If I were to analyze this within the mixed models framework, I would do:
library(lme4)
mod1 <- lmer(val ~ treatment*time + (1|id), data = dat) %>% anova
mod1
Analysis of Variance Table
npar Sum Sq Mean Sq F value
treatment 1 316.68 316.68 41.037
time 2 258.69 129.35 16.762
treatment:time 2 266.36 133.18 17.258
If I am right, this model analyses the main effects and interaction of treatment and time, while controlling for the fact that data points are not independent (same participants should have more similar results in various design groups than different participants).
Let's say we specify two further models:
> mod2 <- lmer(val ~ treatment*time + (1|treatment:id), data = dat) %>% anova
mod2
Analysis of Variance Table
npar Sum Sq Mean Sq F value
treatment 1 6.518 6.518 1.432
time 2 258.694 129.347 28.417
treatment:time 2 266.361 133.181 29.259
> mod3 <- lmer(val ~ treatment*time + (1|id) + (1|treatment:id), data = dat) %>% anova
mod3
Analysis of Variance Table
npar Sum Sq Mean Sq F value
treatment 1 70.738 70.738 15.541
time 2 258.694 129.347 28.417
treatment:time 2 266.361 133.181 29.259
- Does mod2 specify that the same people for same treatment should be more similar than others?
- What kind of dependence does mod3 suggest?

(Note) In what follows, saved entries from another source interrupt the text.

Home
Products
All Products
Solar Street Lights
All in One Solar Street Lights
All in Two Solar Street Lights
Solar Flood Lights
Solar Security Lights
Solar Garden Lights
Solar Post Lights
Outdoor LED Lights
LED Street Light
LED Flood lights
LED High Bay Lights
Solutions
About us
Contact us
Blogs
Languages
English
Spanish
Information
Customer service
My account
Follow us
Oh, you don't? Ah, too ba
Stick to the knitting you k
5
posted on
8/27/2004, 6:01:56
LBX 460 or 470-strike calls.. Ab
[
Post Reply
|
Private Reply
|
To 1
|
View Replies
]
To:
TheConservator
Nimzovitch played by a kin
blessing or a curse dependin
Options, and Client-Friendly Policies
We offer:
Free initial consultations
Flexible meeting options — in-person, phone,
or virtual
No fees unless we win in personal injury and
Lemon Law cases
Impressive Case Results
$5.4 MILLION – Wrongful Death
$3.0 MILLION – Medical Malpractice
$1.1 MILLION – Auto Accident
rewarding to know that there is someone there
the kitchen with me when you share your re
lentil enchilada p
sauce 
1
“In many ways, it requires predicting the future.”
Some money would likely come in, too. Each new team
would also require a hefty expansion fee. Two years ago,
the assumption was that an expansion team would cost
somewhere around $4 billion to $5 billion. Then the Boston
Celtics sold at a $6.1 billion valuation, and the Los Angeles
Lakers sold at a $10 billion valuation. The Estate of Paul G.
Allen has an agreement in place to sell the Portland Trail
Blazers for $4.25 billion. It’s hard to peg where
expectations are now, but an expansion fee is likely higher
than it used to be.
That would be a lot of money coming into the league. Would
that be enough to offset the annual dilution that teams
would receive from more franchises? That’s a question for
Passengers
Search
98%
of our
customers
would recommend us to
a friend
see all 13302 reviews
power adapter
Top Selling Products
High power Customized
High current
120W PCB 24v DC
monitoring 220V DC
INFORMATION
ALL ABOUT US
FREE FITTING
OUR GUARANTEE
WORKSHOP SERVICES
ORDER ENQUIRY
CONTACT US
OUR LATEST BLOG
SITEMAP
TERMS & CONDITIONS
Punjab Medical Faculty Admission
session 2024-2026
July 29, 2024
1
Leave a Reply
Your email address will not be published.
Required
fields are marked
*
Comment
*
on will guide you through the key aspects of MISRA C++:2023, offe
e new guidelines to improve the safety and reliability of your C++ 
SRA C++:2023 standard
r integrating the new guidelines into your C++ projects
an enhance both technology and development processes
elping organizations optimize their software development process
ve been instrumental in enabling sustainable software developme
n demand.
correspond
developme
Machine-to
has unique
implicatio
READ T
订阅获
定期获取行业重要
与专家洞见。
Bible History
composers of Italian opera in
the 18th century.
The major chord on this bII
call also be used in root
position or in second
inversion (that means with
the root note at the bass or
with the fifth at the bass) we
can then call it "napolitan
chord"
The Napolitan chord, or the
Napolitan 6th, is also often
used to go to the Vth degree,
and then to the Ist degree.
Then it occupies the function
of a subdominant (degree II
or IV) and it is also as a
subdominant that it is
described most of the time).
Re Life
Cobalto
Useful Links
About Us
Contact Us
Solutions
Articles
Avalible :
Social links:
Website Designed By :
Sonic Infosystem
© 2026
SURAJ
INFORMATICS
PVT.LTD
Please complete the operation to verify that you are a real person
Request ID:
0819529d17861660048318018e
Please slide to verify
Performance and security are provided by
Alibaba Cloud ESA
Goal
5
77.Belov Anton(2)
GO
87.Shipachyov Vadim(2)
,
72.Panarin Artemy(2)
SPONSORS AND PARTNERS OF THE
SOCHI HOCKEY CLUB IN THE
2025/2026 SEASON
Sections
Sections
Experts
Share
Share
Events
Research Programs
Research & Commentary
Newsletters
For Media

What's the difference from mod2?
- Do we even need to specify dependence in sense of
(1|treatment:id)
if we already account for the treatment as a fixed effect? What do we gain additionally by specifying this as a nested random effect?